> _Document excerpt_:
+ + + +
The Discovery Channel Store: Destination San Francisco is definitely more appealing, something along the lines of PBS’ Store of Knowledge, with all sorts of puzzles, games, models, books, videotapes and the like. Customers look much less reverent here, and often play with the products, no doubt getting fingerprints all over them. Similarly, Metreon Marketplace on the facility’s ground floor attempts to dissipate the air of corporate shilling by presenting kiosks supposedly manned by “Bay Area artisans and merchants selling one-of-a-kind treasures”–in other words, T-shirts and crafts of the sort tourists like.

By BrokenSphereOwn work, CC BY-SA 3.0, Link

But is all this enough to bring the hoped-for 11,000 shoppers into Metreon on a daily basis?

No. And that’s why there are the attractions, which make much more sense than the image shops when it comes to drawing in people–though perhaps not to the point of fostering the Disney-like image Sony clearly wants.
+ + + +
(Dataset records)
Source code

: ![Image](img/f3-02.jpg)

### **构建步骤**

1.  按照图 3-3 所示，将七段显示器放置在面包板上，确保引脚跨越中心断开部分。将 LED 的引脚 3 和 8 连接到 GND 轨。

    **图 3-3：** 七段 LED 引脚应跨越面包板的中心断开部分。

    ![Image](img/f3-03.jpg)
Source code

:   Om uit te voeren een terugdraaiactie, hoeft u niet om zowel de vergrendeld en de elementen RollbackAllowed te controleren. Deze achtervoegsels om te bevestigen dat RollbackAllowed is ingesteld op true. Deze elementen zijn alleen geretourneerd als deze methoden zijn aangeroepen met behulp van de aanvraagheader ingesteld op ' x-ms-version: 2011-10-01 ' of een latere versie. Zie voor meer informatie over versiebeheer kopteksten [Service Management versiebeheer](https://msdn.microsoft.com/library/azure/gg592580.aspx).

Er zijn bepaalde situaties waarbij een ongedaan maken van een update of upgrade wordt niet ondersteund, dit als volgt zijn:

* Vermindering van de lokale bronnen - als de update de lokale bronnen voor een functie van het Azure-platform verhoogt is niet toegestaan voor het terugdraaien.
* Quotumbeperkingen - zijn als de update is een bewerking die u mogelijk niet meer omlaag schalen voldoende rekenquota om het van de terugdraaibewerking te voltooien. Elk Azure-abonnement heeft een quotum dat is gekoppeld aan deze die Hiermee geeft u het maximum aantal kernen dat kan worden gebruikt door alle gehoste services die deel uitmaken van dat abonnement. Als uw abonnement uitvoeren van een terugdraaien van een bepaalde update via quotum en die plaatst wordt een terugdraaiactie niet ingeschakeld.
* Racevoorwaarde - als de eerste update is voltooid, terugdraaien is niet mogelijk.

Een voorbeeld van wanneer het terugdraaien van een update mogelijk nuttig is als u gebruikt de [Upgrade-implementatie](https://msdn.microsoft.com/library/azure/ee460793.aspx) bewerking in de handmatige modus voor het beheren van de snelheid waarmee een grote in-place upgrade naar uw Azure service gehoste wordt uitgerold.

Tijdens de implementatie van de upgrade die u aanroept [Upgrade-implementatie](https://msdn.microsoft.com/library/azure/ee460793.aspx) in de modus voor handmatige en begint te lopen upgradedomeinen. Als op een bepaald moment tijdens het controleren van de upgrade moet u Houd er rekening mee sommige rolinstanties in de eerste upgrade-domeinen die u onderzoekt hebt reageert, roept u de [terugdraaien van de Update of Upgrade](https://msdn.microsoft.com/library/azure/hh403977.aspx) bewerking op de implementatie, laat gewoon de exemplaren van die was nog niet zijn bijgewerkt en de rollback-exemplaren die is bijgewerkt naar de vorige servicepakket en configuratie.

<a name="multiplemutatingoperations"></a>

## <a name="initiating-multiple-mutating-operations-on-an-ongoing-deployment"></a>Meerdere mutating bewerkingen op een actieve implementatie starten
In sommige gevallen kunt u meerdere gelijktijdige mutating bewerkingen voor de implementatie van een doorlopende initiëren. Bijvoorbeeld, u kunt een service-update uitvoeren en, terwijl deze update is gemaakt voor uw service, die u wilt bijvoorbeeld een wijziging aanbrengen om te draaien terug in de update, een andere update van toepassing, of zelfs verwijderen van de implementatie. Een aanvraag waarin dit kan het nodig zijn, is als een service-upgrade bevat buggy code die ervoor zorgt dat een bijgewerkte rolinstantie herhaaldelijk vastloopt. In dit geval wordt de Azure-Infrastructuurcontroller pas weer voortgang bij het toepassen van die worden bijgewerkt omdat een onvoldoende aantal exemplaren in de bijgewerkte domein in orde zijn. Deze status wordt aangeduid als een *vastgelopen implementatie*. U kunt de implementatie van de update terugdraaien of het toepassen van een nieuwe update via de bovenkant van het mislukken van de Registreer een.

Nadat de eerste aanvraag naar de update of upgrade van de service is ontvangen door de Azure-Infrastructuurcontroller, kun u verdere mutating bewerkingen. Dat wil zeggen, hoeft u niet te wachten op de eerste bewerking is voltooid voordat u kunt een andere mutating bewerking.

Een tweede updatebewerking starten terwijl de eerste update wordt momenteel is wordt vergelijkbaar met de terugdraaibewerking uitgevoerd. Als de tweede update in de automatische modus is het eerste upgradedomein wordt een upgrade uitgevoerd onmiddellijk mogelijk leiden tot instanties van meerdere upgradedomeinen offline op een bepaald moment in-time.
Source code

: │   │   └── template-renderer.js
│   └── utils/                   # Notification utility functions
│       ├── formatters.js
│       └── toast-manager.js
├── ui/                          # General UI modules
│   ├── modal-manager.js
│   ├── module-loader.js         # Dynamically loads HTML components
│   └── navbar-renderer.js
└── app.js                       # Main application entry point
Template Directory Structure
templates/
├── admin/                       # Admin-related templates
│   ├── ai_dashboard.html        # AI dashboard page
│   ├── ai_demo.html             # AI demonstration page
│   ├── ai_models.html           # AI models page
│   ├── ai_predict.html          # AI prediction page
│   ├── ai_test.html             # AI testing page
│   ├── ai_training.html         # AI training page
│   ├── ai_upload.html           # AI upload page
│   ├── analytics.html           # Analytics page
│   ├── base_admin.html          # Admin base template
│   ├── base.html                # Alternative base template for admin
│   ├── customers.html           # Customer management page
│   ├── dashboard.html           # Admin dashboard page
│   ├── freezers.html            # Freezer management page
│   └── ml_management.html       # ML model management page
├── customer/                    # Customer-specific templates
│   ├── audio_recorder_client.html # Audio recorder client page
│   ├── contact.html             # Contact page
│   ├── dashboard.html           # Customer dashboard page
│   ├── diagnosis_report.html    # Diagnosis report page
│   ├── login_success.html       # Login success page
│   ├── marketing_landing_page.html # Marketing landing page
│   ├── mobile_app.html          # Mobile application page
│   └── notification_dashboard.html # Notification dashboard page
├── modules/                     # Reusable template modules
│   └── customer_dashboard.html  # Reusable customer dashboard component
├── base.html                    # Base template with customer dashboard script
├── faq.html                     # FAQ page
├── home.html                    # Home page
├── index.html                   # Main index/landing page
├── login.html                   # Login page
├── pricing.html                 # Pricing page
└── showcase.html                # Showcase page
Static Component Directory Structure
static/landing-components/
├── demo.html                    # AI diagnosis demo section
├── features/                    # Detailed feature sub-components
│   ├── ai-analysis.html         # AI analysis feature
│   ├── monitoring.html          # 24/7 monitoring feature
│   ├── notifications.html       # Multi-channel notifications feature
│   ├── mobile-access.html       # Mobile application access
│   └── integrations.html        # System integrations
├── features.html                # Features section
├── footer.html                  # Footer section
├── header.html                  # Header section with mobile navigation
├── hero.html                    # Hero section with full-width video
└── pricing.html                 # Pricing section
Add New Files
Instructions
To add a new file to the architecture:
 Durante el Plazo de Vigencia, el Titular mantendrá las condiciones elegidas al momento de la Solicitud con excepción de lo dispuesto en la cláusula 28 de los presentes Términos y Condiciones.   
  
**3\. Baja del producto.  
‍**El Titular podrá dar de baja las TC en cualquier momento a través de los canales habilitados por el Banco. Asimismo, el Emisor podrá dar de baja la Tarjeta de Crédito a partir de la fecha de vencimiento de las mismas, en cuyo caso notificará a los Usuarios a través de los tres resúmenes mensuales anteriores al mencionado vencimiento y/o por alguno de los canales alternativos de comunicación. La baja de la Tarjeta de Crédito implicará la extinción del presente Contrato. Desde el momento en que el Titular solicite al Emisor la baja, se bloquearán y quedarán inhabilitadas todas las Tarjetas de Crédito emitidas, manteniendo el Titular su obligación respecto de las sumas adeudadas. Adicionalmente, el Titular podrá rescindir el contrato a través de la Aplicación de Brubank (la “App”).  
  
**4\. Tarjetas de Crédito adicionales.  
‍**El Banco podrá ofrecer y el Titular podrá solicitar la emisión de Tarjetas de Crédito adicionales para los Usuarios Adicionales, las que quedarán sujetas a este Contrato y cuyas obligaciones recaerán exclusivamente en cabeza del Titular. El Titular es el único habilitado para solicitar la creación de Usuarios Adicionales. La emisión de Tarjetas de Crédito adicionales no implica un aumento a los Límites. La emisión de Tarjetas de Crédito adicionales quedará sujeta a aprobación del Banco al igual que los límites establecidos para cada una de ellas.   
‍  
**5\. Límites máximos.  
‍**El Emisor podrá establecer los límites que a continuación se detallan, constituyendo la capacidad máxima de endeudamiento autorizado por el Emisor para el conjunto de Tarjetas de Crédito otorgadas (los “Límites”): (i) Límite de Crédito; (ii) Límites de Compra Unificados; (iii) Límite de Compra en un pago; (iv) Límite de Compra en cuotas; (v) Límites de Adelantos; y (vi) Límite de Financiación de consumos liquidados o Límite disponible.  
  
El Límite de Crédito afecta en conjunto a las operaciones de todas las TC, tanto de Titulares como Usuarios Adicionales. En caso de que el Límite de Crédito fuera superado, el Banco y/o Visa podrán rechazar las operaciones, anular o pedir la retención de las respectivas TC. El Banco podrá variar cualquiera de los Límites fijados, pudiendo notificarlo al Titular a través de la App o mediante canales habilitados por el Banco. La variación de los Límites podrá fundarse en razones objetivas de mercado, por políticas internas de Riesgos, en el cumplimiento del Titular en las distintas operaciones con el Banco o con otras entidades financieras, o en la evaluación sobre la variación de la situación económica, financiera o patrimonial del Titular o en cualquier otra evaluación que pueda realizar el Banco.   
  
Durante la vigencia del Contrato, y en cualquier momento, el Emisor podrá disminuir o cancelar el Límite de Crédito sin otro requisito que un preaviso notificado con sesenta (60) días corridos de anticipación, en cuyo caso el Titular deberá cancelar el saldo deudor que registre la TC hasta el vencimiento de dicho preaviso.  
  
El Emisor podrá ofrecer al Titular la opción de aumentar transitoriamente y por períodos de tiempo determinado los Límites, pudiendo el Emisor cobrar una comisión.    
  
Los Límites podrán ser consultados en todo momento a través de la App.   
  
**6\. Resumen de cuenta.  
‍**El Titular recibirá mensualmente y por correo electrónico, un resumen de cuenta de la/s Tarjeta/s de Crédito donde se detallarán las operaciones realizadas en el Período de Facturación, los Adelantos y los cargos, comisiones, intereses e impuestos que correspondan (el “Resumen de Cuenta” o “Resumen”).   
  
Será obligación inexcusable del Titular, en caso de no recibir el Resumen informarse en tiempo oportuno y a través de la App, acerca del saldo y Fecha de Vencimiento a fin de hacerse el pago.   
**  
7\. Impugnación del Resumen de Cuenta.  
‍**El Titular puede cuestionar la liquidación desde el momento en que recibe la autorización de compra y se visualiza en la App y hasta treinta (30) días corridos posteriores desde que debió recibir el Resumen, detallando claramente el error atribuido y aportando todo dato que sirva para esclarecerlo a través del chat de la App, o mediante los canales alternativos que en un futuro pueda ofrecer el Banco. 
+ + + +
> _The task_: Pick up the piece on San Francisco's Metreon right after its final sentence and keep writing. The data has nothing to do with this.

> _Output below_:
Where the Wild Things Are is an “interactive adventure” based on Maurice Sendak’s award-winning book of the same name. Kids go on a journey with the book’s hero, Max, to the land of the Wild Things; there they can see goblins, a bubbling cauldron, a hall of mirrors, and an interactive 17-foot-tall “Wild Thing.” (Which may sound similar to the old state fair fun house, but it has decidedly higher production values.) The Way Things Work attraction–”In Mammoth 3D presented by Mercury”–is based on architect and illustrator David Macaulay’s books that examine exactly that. Here, guests find a robot host and a three-screen, 3-D video presentation. According to Sony, the show features a direct videoconference connection with Macaulay at his workshop in Rhode Island, where he draws on his “Virtual SketchPad” to illustrate the operating principles of everyday objects. (Gosh, how many times a day does poor Macaulay have to do this? He’ll never write another book again.)

The most interesting attraction–and probably the one with the shortest shelf life–is The Airtight Garage, a video game parlor taking its inspiration from the work of French science fiction illustrator Jean “Moebius” Giraud. Although Giraud may not be as obvious a choice as Sendak and Macaulay–he’s mostly known to American audiences through Heavy Metal magazine and translations of his graphic novels–he’s nevertheless one of the world’s most unique visionaries of modern science fiction illustration. And by recreating his design sense and mythos in an arcade setting, the Metreon braintrust has managed to create an attraction that appeals to both children and adults. With its spooky lighting, deco-industrial piping, and dreamy faces popping out overhead, The Airtight Garage appears immediately cool and fun.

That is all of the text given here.